Yes, I needed to let it out and to share it.
I assume that you are already a little further along in your acceptance of what has happened and what will happen, given the circumstances and experiences in your country. I am afraid that we here are still far from the humility and acceptance of such events over which we have no direct control. I think it is quite a significant difference to feel within oneself whether one "gives up" or adapts to the circumstances like flowing water without ceasing to be water.
if we wait a long time and nothing changes on the outside, by that time, we have probably changed, on the inside, and we have found an alternative.
True.
Waiting is actually more often the better option than taking action. My struggle nowadays is that the outside world does not accept waiting as something desirable. In the long run, though, and on a non individual basis humans altogether create a field of ignorance towards threats, for a threat cannot be maintained artificially in the same way a tsunami or earthquake happens and cannot be prolonged by our efforts. Many events in my life were made "the worst thing happening to humankind" but none of them endured the years but seized to be seen as life endangering.
I don't remember if it was you or someone else talking about the personal perception of freedom. And that one can feel free no matter the circumstances. Right now I do lack this state of being and I hope, I'll get it back some day.
Sincere greetings to you.
You say well. It is not about giving up but about adapting.
Sorry... I couldn't understand, maybe it's something from the language, what do you mean?
Maybe it was me, or maybe it was someone else, but I do believe that a person can not only feel, but be free, despite external circumstances. It is a matter of decision. We decided.
What I mean is that people are good at ignoring miseries and over time relativising a malady that was initially considered or perceived as catastrophic, or forgetting the state of affairs or pushing it far into the background.

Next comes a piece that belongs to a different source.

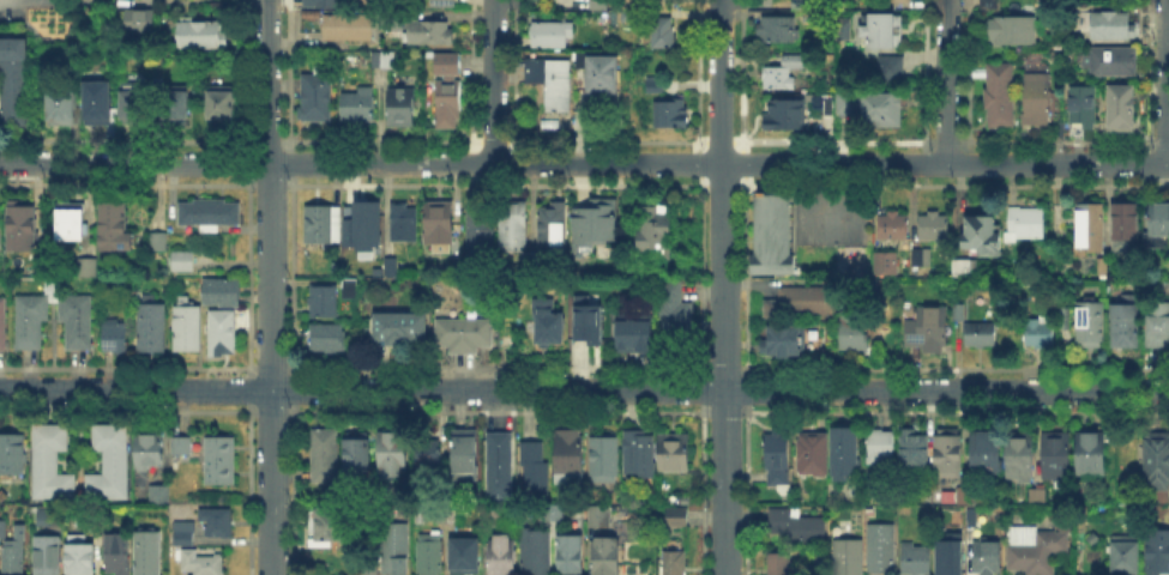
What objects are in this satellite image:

I remember well my youth and later younger adult self and how we were scared off by school teachers and the media because of, for example, AIDS or the Chernobyl disaster. I did not directly experience any of the threatening effects or masses of people falling ill, and in the course of my life I began to take the horror stories less seriously, either because I was unable to do anything directly about them anyway or because I realised that the news reports were exaggerated.
Just the other day I saw an interesting contribution on the topic of global warming, in which the author had recited interesting horror stories from about a hundred years ago from picked-up newspapers. In it, journalists were already terribly worried in the early 1900s because the sea above Norway was not completely frozen over in winter. If you're interested, I'll send you the link with the video.
Is it clearer now what I meant?
Yeah, now I get it. :)
Don't worry, I know modern scientists are being just as alarmist about it today as they were then.